巫女見習いの私、悪魔に溺愛されたら何故か聖女になってしまいました。


「あんたが何時もいきなり来るからでしょうが!! こっちは予定が詰まってるんだから、前もって言ってくれないと駄目に決まってるじゃない!!」


 私の言葉にテオはポカンとすると、おずおずと窺うように聞いてきた。


「……じゃあ、俺がちゃんと手順を踏んで誘ってたら乗ってくれたのか……?」


「用事がなければね。一回ぐらいなら話を聞いたよ」


「じゃ、じゃあ俺が交際を申し込んだら受けて「それは無理」──って、おい!」


 私とテオが言い合いをしていると、横から「クッ」と笑いを噛み殺したような声がしたので、テオと同時にそちらを見るとお頭が肩を震わせて笑っていた。

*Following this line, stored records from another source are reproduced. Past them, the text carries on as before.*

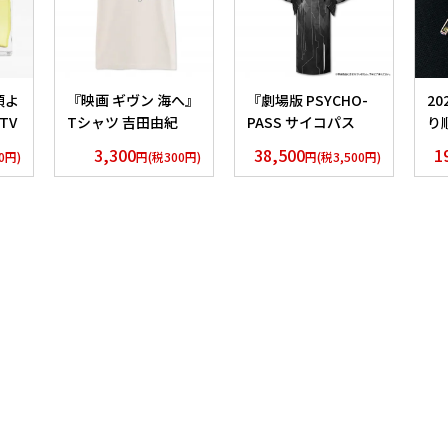
頃よ
『映画 ギヴン 海へ』
『劇場版 PSYCHO-
2
TV
Tシャツ 吉田由紀
PASS サイコパス
り
」
PROVIDENCE』 浴衣
AS
3,300
38,500
1
0円)
円(税300円)
円(税3,500円)
クシ
外務省 Edition
ク
Si
ver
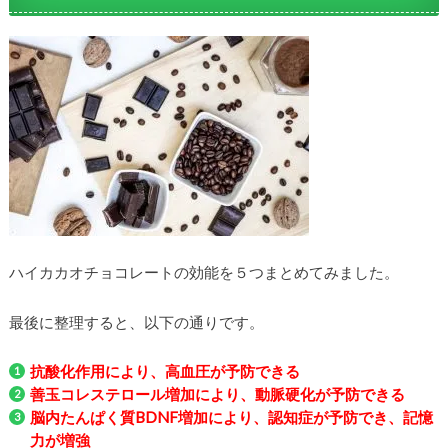
ハイカカオチョコレートの効能を５つまとめてみました。
最後に整理すると、以下の通りです。
抗酸化作用により、高血圧が予防できる
善玉コレステロール増加により、動脈硬化が予防できる
脳内たんぱく質BDNF増加により、認知症が予防でき、記憶
力が増強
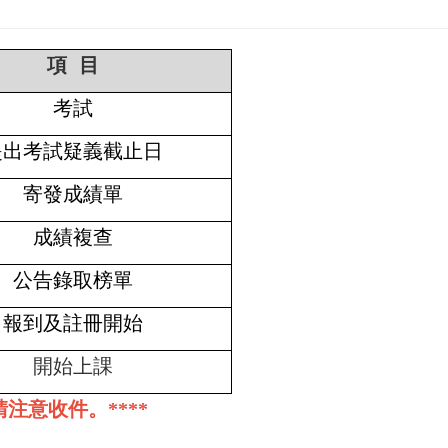
項 目
考試
提出考試疑義截止日
寄發成績單
成績複查
公告錄取榜單
報到及註冊開始
開始上課
請注意收件。****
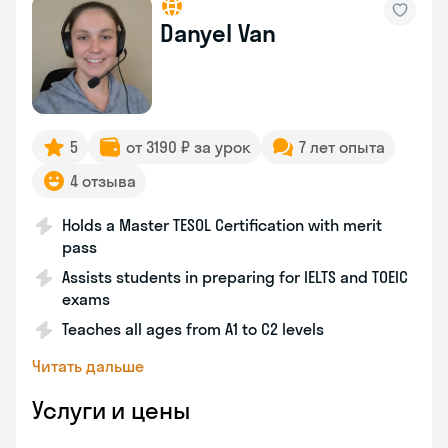
Danyel Van
5
от 3190 ₽ за урок
7 лет опыта
4 отзыва
Holds a Master TESOL Certification with merit
pass
Assists students in preparing for IELTS and TOEIC
exams
Teaches all ages from A1 to C2 levels
Читать дальше
Услуги и цены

 そんなお頭の様子が珍しかったのか、子分達はポカーンと口を開けて驚いている。


「テオバルト様の負けですよ。俺は彼女の言い分の方が正しいと思いますがね。……しかし、こんな状況なのに泣きもせず怒鳴り散らすとは……。可憐な見た目とは違い随分肝が座っている。契約が無ければ自分のモノにしたのに……残念です」


 お頭の言葉に、子分達がザワザワと騒ぎ出す。さっきからやたらと驚いているけれど、お頭の反応が珍しいのかもしれない。